Capturing Hoboken: The Paintings of Judy Schmitt
May 10 - July 5, 2015
The accomplished artist Judy Schmitt may be based in Cape Cod, but since her daughter and son-in-law moved to Hoboken 15 years ago, this city has been a second home for her. Inspired by the artistic tradition of Provincetown, Mass., and many of the experienced artists who live there, Schmitt strives to capture the soul of her subjects in her paintings. She will exhibit 14 of them in the Museum’s Upper Gallery from May 10 to July 5.

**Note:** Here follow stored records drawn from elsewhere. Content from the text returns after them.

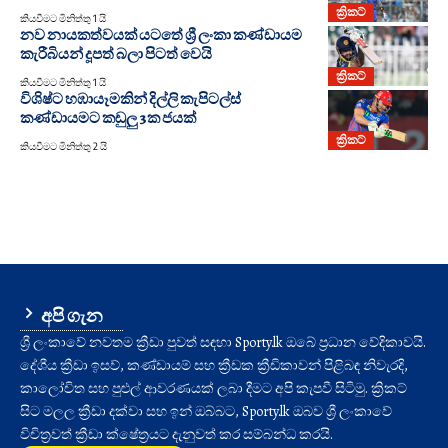
ක්‍රිකට්
කියවීමට මිනිත්තු 1 යි
නව නායකත්වයක් යටතේ ශ්‍රී ලංකා කණ්ඩායම
කැරීබියන් දූපත් බලා පිටත් වෙයි
ක්‍රිකට්
කියවීමට මිනිත්තු 1 යි
විශිෂ්ට හඹායෑමකින් දිල්ලි කැපිටල්ස්
කණ්ඩායමට කඩුලු 3ක ජයක්
ක්‍රිකට්
කියවීමට මිනිත්තු 2 යි
අපි ගැන
ශ්‍රී ලංකාවේ නවතම ක්‍රීඩා පුවත් සඳහා Sporty.lk ඔබේ ප්‍රධාන වේදිකාවයි.
දේශීය ක්‍රීඩා ඉසව්, කණ්ඩායම් සහ ක්‍රීඩක ක්‍රීඩිකාවන් පිළිබඳ නිවැරදි,
කාලෝචිත සහ පුළුල් ආවරණයක් ලබා දීමට අපි කැපවී සිටිමු. ක්‍රිකට්
සිට මලල ක්‍රීඩා දක්වා සහ ඉන් ඔබ්බට, Sporty.lk ඔබව ශ්‍රී ලංකාවේ
විචිත්‍රවත් ක්‍රීඩා ක්ෂේත්‍රයට දැනුවත් කර සම්බන්ධ කරයි.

Schmitt grew up in the blue collar town of Waterbury, CT, so she appreciates the hidden beauty of the many factory buildings tucked into Hoboken’s cityscape. She is enamored of the beauty and sounds of Hoboken, which she soaks in on walks through the city, or while visiting its parks with her grandchildren. She loves the way the light bounces off the brownstones, and imagines the voices of the families who grew up in them. Her goal is to portray each building’s individual character and charm, using a rich palette of Veneitan red and burnt sienna.
She starts the paintings in plein air, on the street, taking color notes for the trees, the different red-browns of the bricks and grays of the sidewalks, and finishes the canvases in her studio.
“A major influence was Edward Hopper, who lived and painted in my town,” she says, “and I learned about capturing the light, from my mentor, Steve Kennedy, a wonderful plein air artist.”
Living near the sea in New England, Schmitt is especially sensitive to Hoboken’s waterfront and its rich shipping history. She was so struck by the image of an old pier with the “Hoboken” tugboat, that she felt compelled to use a large canvas to convey the scene in all its rich detail, with the New York skyline in the background.
The exhibit is supported by a block grant from the State/County Partnership program for the Arts, administered by the Hudson County Division of Cultural and Heritage Affairs.